The product has two sunroof issues. The first is that the panes move backwards and the glass is well tinted. The second issue is that the shade is too light and the sunroof is too thin. The third issue is that the sunroof is too expensive and the sunroof is not as good as expected.


In [38]:
query = "How many engine issue complaints are present in the whole document??"
result = chain({"question": query})
print(result["answer"])

There are 4 engine issue complaints present in the whole document.


In [39]:
query = "Can those 4 engine isuues be listed??"
result = chain({"question": query})
print(result["answer"])

Yes, the four engine issue complaints can be listed.


In [40]:
query = "Please list the engine issues"
result = chain({"question": query})
print(result["answer"])

The four engine issue complaints present in the whole document are: 1. Quality feels cheap 2. Performance not adequate for Highway Drives 3. Engine sounds louder in hilly areas and sometimes struggle 4. Engine sounds louder in hilly areas and sometimes struggle


In [43]:
query = "List the username against the complaints for all 4 engine issues along with issues"
result = chain({"question": query})
print(result["answer"])

mave547 BHPian


In [44]:
query = "Please list the issues regarding voice activation"
result = chain({"question": query})
print(result["answer"])

The issues regarding voice activation are that it activates itself without any input, it is highly annoying and complete nuisance, it needs to be shut down, and it is not able to be switched off.


In [45]:
query = "Who raised complaints regarding voice actiation"
result = chain({"question": query})
print(result["answer"])

Ralags Newbie.


In [46]:
query = "How many voice activation issues are there in the whole document?"
result = chain({"question": query})
print(result["answer"])

There are two voice activation issues present in the whole document.


In [50]:
query = "Is there any Sunroof moonroof issues"
result = chain({"question": query})
print(result["answer"])

Yes, there are some sunroof moonroof issues.


In [51]:
query = "What are those issues??"
result = chain({"question": query})
print(result["answer"])

The sunroof moonroof issues are caused by the panes moving backwards and the glass being well tinted.

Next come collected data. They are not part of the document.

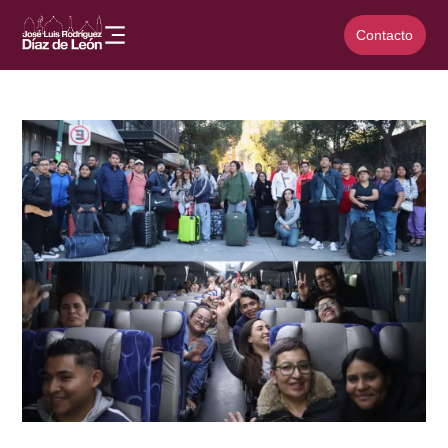
Contacto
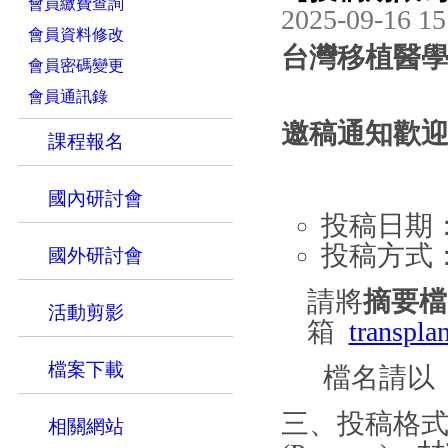
會員繳費查詢
2025-09-16 15
會員資料修改
台灣移植醫
會員密碼變更
會員通訊錄
邀稿通知歡
課程報名
國內研討會
投稿日期
投稿方式
國外研討會
請將
摘要檔
活動剪影
箱
transpl
檔案下載
檔名請以「
三、投稿格
相關網站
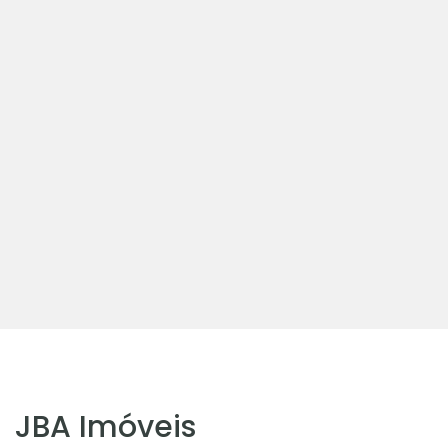
JBA Imóveis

The panes can be replaced with a darker shade to reduce the heat and reduce the issue.


In [54]:
query = "What are the bad reviews about vehicle mileage?"
result = chain({"question": query})
print(result["answer"])

The bad reviews about vehicle mileage are that it is not as fuel efficient as other cars and that it has a tendency to be noisy at idle.


In [55]:
query = "What is the product name that is reviewed?"
result = chain({"question": query})
print(result["answer"])

Toyota Hyryder.


In [56]:
query = "Give the description of the product"
result = chain({"question": query})
print(result["answer"])

The description of the Toyota Hyryder is "A powerful and efficient hybrid vehicle with a range of features that make it an ideal choice for anyone looking for a reliable and efficient vehicle."